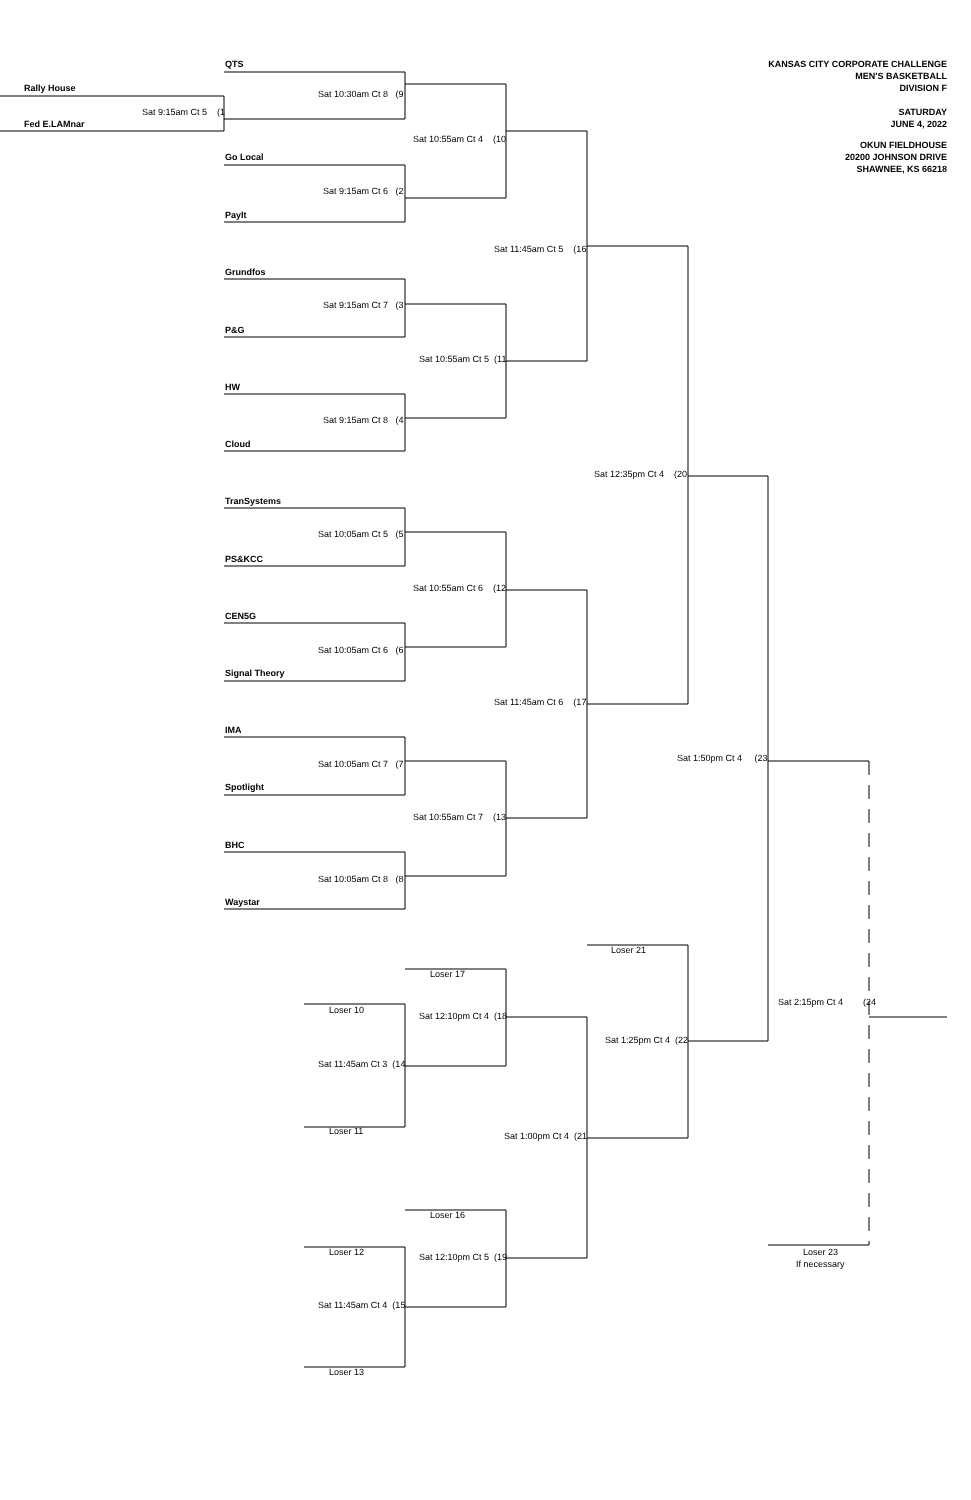QTS
KANSAS CITY CORPORATE CHALLENGE
MEN'S BASKETBALL
Rally House
DIVISION F
Sat 10:30am Ct 8 (9
Sat 9:15am Ct 5 (1
SATURDAY
Fed E.LAMnar
JUNE 4, 2022
Sat 10:55am Ct 4 (10
OKUN FIELDHOUSE
Go Local
20200 JOHNSON DRIVE
SHAWNEE, KS 66218
Sat 9:15am Ct 6 (2
PayIt
Sat 11:45am Ct 5 (16
Grundfos
Sat 9:15am Ct 7 (3
P&G
Sat 10:55am Ct 5 (11
HW
Sat 9:15am Ct 8 (4
Cloud
Sat 12:35pm Ct 4 (20
TranSystems
Sat 10:05am Ct 5 (5
PS&KCC
Sat 10:55am Ct 6 (12
CEN5G
Sat 10:05am Ct 6 (6
Signal Theory
Sat 11:45am Ct 6 (17
IMA
Sat 1:50pm Ct 4 (23
Sat 10:05am Ct 7 (7
Spotlight
Sat 10:55am Ct 7 (13
BHC
Sat 10:05am Ct 8 (8
Waystar
Loser 21
Loser 17
Sat 2:15pm Ct 4 (24
Loser 10
Sat 12:10pm Ct 4 (18
Sat 1:25pm Ct 4 (22
Sat 11:45am Ct 3 (14
Loser 11
Sat 1:00pm Ct 4 (21
Loser 16
Loser 12
Loser 23
Sat 12:10pm Ct 5 (19
If necessary
Sat 11:45am Ct 4 (15
Loser 13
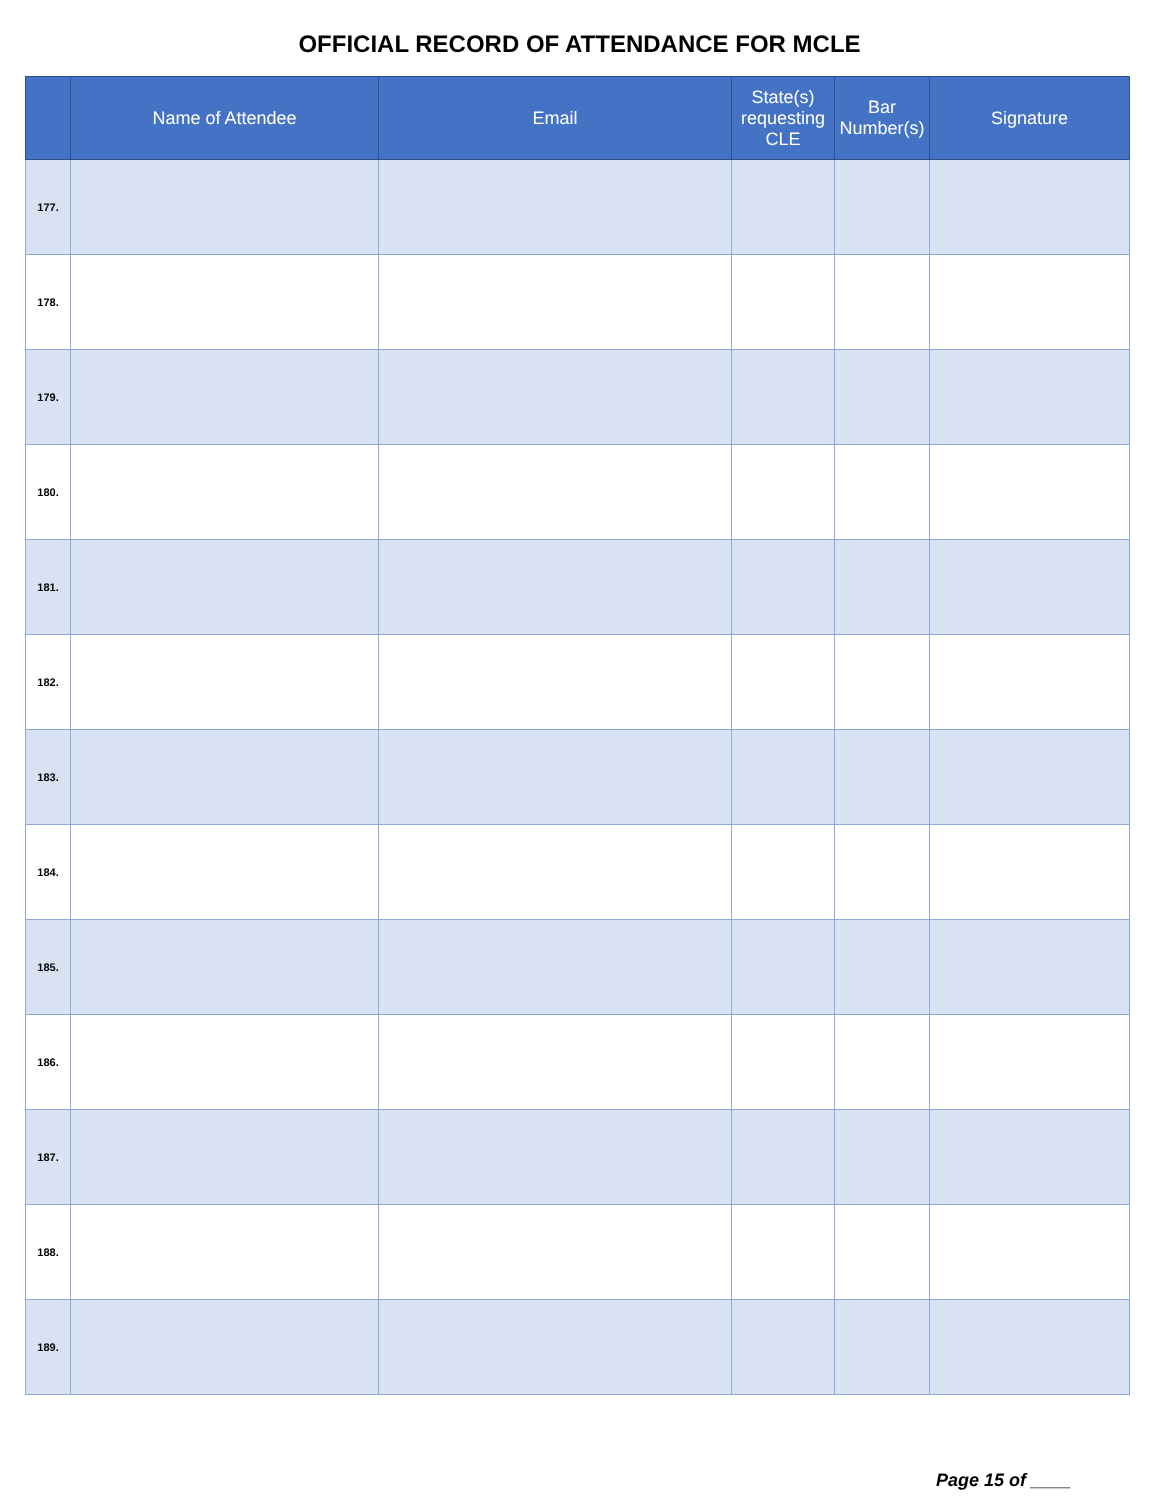OFFICIAL RECORD OF ATTENDANCE FOR MCLE
| | Name of Attendee | Email | State(s) requesting CLE | Bar Number(s) | Signature |
| --- | --- | --- | --- | --- | --- |
| 177. | | | | | |
| 178. | | | | | |
| 179. | | | | | |
| 180. | | | | | |
| 181. | | | | | |
| 182. | | | | | |
| 183. | | | | | |
| 184. | | | | | |
| 185. | | | | | |
| 186. | | | | | |
| 187. | | | | | |
| 188. | | | | | |
| 189. | | | | | |
Page 15 of ____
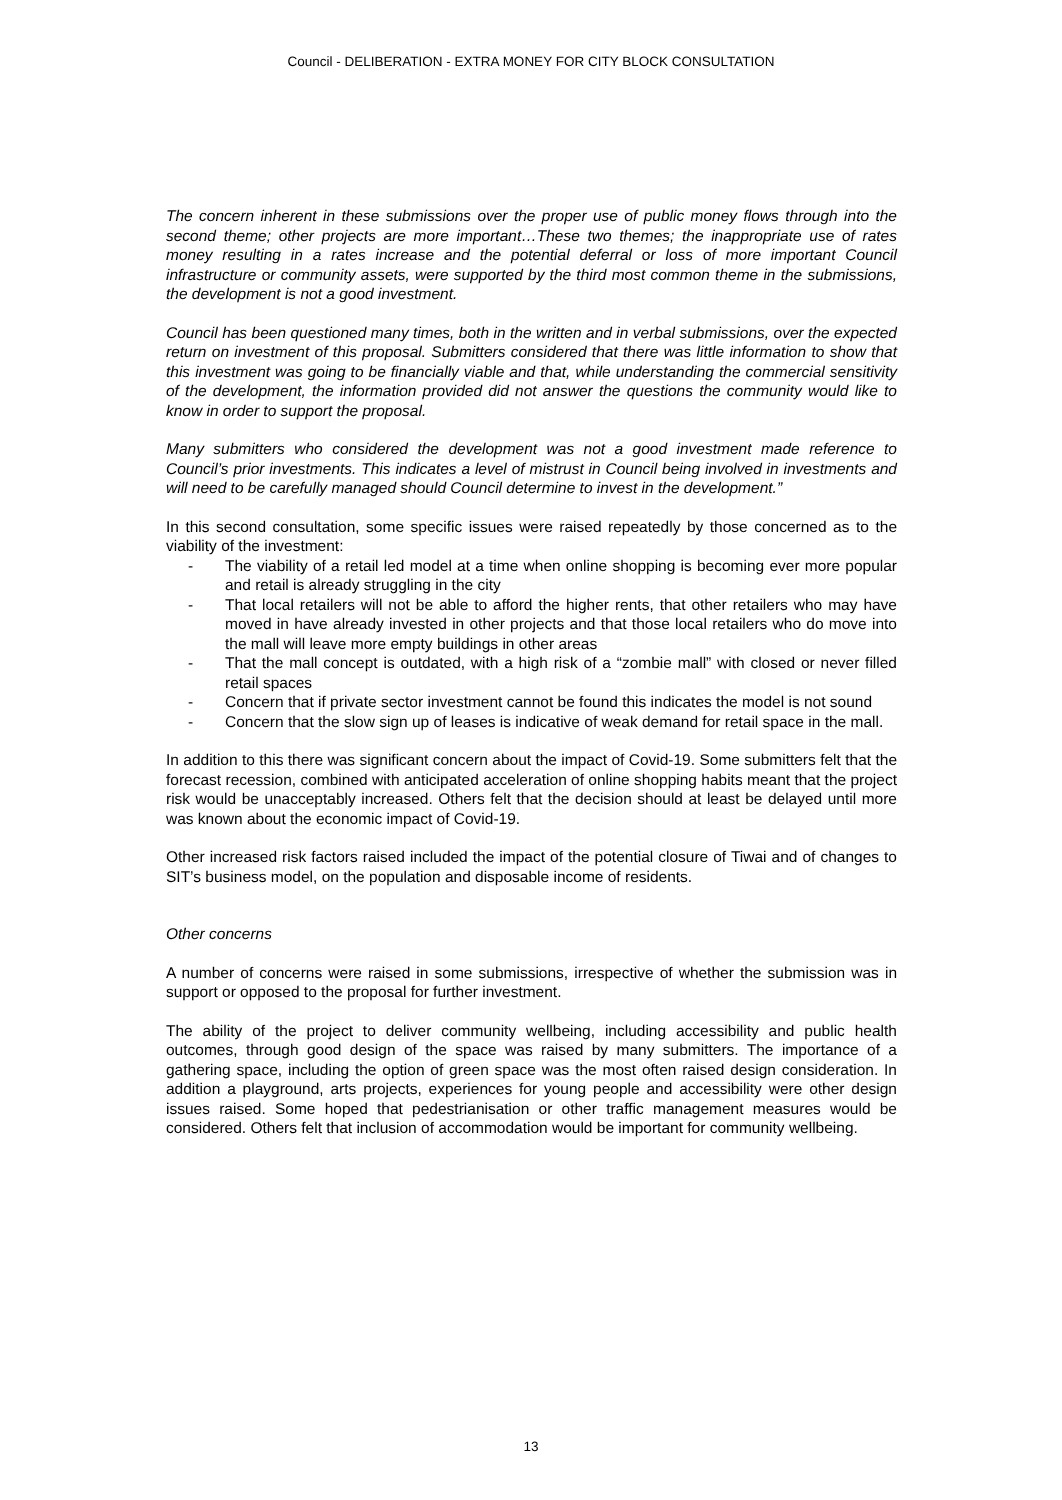Council - DELIBERATION - EXTRA MONEY FOR CITY BLOCK CONSULTATION
The concern inherent in these submissions over the proper use of public money flows through into the second theme; other projects are more important…These two themes; the inappropriate use of rates money resulting in a rates increase and the potential deferral or loss of more important Council infrastructure or community assets, were supported by the third most common theme in the submissions, the development is not a good investment.
Council has been questioned many times, both in the written and in verbal submissions, over the expected return on investment of this proposal. Submitters considered that there was little information to show that this investment was going to be financially viable and that, while understanding the commercial sensitivity of the development, the information provided did not answer the questions the community would like to know in order to support the proposal.
Many submitters who considered the development was not a good investment made reference to Council’s prior investments. This indicates a level of mistrust in Council being involved in investments and will need to be carefully managed should Council determine to invest in the development.”
In this second consultation, some specific issues were raised repeatedly by those concerned as to the viability of the investment:
- The viability of a retail led model at a time when online shopping is becoming ever more popular and retail is already struggling in the city
- That local retailers will not be able to afford the higher rents, that other retailers who may have moved in have already invested in other projects and that those local retailers who do move into the mall will leave more empty buildings in other areas
- That the mall concept is outdated, with a high risk of a “zombie mall” with closed or never filled retail spaces
- Concern that if private sector investment cannot be found this indicates the model is not sound
- Concern that the slow sign up of leases is indicative of weak demand for retail space in the mall.
In addition to this there was significant concern about the impact of Covid-19. Some submitters felt that the forecast recession, combined with anticipated acceleration of online shopping habits meant that the project risk would be unacceptably increased. Others felt that the decision should at least be delayed until more was known about the economic impact of Covid-19.
Other increased risk factors raised included the impact of the potential closure of Tiwai and of changes to SIT’s business model, on the population and disposable income of residents.
Other concerns
A number of concerns were raised in some submissions, irrespective of whether the submission was in support or opposed to the proposal for further investment.
The ability of the project to deliver community wellbeing, including accessibility and public health outcomes, through good design of the space was raised by many submitters. The importance of a gathering space, including the option of green space was the most often raised design consideration. In addition a playground, arts projects, experiences for young people and accessibility were other design issues raised. Some hoped that pedestrianisation or other traffic management measures would be considered. Others felt that inclusion of accommodation would be important for community wellbeing.
13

-*-

* What you need to do: Repeat the listing above up to and including the line with "Council - DELIBERATION", starting from its first line. Drop any pictures.

* Expected answer:
QTS
KANSAS CITY CORPORATE CHALLENGE
MEN'S BASKETBALL
Rally House
DIVISION F
Sat 10:30am Ct 8 (9
Sat 9:15am Ct 5 (1
SATURDAY
Fed E.LAMnar
JUNE 4, 2022
Sat 10:55am Ct 4 (10
OKUN FIELDHOUSE
Go Local
20200 JOHNSON DRIVE
SHAWNEE, KS 66218
Sat 9:15am Ct 6 (2
PayIt
Sat 11:45am Ct 5 (16
Grundfos
Sat 9:15am Ct 7 (3
P&G
Sat 10:55am Ct 5 (11
HW
Sat 9:15am Ct 8 (4
Cloud
Sat 12:35pm Ct 4 (20
TranSystems
Sat 10:05am Ct 5 (5
PS&KCC
Sat 10:55am Ct 6 (12
CEN5G
Sat 10:05am Ct 6 (6
Signal Theory
Sat 11:45am Ct 6 (17
IMA
Sat 1:50pm Ct 4 (23
Sat 10:05am Ct 7 (7
Spotlight
Sat 10:55am Ct 7 (13
BHC
Sat 10:05am Ct 8 (8
Waystar
Loser 21
Loser 17
Sat 2:15pm Ct 4 (24
Loser 10
Sat 12:10pm Ct 4 (18
Sat 1:25pm Ct 4 (22
Sat 11:45am Ct 3 (14
Loser 11
Sat 1:00pm Ct 4 (21
Loser 16
Loser 12
Loser 23
Sat 12:10pm Ct 5 (19
If necessary
Sat 11:45am Ct 4 (15
Loser 13
OFFICIAL RECORD OF ATTENDANCE FOR MCLE
| | Name of Attendee | Email | State(s) requesting CLE | Bar Number(s) | Signature |
| --- | --- | --- | --- | --- | --- |
| 177. | | | | | |
| 178. | | | | | |
| 179. | | | | | |
| 180. | | | | | |
| 181. | | | | | |
| 182. | | | | | |
| 183. | | | | | |
| 184. | | | | | |
| 185. | | | | | |
| 186. | | | | | |
| 187. | | | | | |
| 188. | | | | | |
| 189. | | | | | |
Page 15 of ____
Council - DELIBERATION - EXTRA MONEY FOR CITY BLOCK CONSULTATION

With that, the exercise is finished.